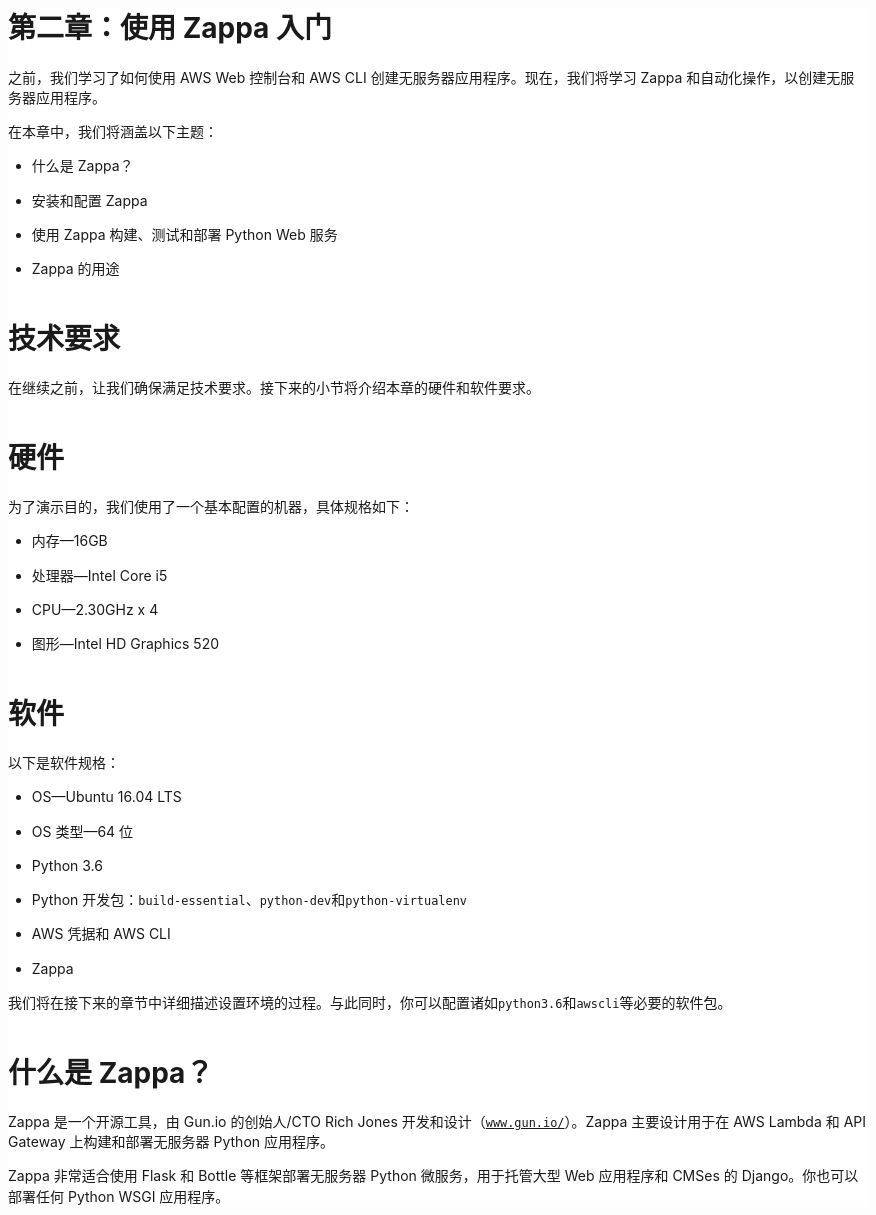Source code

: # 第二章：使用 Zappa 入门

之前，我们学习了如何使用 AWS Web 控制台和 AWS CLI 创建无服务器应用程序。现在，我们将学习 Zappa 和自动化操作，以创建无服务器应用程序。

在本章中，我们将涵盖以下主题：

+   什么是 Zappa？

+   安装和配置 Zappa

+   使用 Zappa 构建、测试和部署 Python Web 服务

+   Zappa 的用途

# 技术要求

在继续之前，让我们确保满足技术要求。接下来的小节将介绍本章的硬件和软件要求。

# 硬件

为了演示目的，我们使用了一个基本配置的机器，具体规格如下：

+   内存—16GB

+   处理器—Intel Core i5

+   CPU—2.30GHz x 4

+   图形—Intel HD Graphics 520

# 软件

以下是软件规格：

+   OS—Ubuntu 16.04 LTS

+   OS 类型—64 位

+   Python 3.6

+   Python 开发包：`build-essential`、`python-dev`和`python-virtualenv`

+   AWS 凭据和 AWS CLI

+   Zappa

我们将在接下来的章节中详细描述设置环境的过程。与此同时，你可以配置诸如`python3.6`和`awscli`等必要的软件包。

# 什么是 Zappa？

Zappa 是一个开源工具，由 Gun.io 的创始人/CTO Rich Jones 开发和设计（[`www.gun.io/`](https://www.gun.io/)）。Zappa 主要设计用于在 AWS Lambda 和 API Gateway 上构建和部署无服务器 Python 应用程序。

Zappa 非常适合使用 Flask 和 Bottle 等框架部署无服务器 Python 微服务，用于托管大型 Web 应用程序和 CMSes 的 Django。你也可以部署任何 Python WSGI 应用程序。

Problem to work on
In the material above, find every line with the word "Intel" and show it.

Answer to this problem
+   处理器—Intel Core i5
+   图形—Intel HD Graphics 520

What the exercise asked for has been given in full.